▶ Saved data entries:
=====

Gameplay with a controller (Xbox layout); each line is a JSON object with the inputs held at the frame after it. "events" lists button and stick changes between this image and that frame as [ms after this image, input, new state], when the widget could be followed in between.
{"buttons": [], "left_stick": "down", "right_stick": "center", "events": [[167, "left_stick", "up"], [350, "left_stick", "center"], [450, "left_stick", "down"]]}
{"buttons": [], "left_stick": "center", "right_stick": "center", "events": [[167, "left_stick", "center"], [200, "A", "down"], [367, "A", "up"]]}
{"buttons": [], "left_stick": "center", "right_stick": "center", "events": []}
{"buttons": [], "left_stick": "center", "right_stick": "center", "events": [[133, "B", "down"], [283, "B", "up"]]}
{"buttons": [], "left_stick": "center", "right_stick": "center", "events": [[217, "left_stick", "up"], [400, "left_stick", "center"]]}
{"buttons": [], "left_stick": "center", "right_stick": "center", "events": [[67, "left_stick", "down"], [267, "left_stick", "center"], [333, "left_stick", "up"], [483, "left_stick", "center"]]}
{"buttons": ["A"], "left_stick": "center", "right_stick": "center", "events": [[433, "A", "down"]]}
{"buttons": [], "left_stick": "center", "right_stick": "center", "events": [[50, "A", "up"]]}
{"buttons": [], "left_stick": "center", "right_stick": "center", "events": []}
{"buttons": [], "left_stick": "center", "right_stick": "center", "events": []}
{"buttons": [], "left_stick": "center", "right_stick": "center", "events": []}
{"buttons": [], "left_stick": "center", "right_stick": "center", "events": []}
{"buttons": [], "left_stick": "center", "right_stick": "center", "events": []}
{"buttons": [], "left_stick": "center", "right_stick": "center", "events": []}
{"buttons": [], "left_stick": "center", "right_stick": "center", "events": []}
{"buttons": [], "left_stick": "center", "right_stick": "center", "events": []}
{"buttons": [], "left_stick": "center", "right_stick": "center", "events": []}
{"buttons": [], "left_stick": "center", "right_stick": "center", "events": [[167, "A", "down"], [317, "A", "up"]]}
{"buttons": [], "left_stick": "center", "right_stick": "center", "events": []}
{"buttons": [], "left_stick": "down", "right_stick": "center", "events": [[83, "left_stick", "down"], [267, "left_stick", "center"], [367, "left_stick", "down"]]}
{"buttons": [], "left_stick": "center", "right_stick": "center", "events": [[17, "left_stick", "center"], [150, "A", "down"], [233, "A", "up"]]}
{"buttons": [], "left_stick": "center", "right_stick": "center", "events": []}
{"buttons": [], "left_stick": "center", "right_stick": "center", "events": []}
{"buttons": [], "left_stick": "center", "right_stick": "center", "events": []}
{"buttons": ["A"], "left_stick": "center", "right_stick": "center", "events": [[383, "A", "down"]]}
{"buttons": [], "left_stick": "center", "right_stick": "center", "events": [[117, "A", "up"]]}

=====

▶ Aim of the task: Copy each line of the data above without altering a single character.

▶ The answer:
Gameplay with a controller (Xbox layout); each line is a JSON object with the inputs held at the frame after it. "events" lists button and stick changes between this image and that frame as [ms after this image, input, new state], when the widget could be followed in between.
{"buttons": [], "left_stick": "down", "right_stick": "center", "events": [[167, "left_stick", "up"], [350, "left_stick", "center"], [450, "left_stick", "down"]]}
{"buttons": [], "left_stick": "center", "right_stick": "center", "events": [[167, "left_stick", "center"], [200, "A", "down"], [367, "A", "up"]]}
{"buttons": [], "left_stick": "center", "right_stick": "center", "events": []}
{"buttons": [], "left_stick": "center", "right_stick": "center", "events": [[133, "B", "down"], [283, "B", "up"]]}
{"buttons": [], "left_stick": "center", "right_stick": "center", "events": [[217, "left_stick", "up"], [400, "left_stick", "center"]]}
{"buttons": [], "left_stick": "center", "right_stick": "center", "events": [[67, "left_stick", "down"], [267, "left_stick", "center"], [333, "left_stick", "up"], [483, "left_stick", "center"]]}
{"buttons": ["A"], "left_stick": "center", "right_stick": "center", "events": [[433, "A", "down"]]}
{"buttons": [], "left_stick": "center", "right_stick": "center", "events": [[50, "A", "up"]]}
{"buttons": [], "left_stick": "center", "right_stick": "center", "events": []}
{"buttons": [], "left_stick": "center", "right_stick": "center", "events": []}
{"buttons": [], "left_stick": "center", "right_stick": "center", "events": []}
{"buttons": [], "left_stick": "center", "right_stick": "center", "events": []}
{"buttons": [], "left_stick": "center", "right_stick": "center", "events": []}
{"buttons": [], "left_stick": "center", "right_stick": "center", "events": []}
{"buttons": [], "left_stick": "center", "right_stick": "center", "events": []}
{"buttons": [], "left_stick": "center", "right_stick": "center", "events": []}
{"buttons": [], "left_stick": "center", "right_stick": "center", "events": []}
{"buttons": [], "left_stick": "center", "right_stick": "center", "events": [[167, "A", "down"], [317, "A", "up"]]}
{"buttons": [], "left_stick": "center", "right_stick": "center", "events": []}
{"buttons": [], "left_stick": "down", "right_stick": "center", "events": [[83, "left_stick", "down"], [267, "left_stick", "center"], [367, "left_stick", "down"]]}
{"buttons": [], "left_stick": "center", "right_stick": "center", "events": [[17, "left_stick", "center"], [150, "A", "down"], [233, "A", "up"]]}
{"buttons": [], "left_stick": "center", "right_stick": "center", "events": []}
{"buttons": [], "left_stick": "center", "right_stick": "center", "events": []}
{"buttons": [], "left_stick": "center", "right_stick": "center", "events": []}
{"buttons": ["A"], "left_stick": "center", "right_stick": "center", "events": [[383, "A", "down"]]}
{"buttons": [], "left_stick": "center", "right_stick": "center", "events": [[117, "A", "up"]]}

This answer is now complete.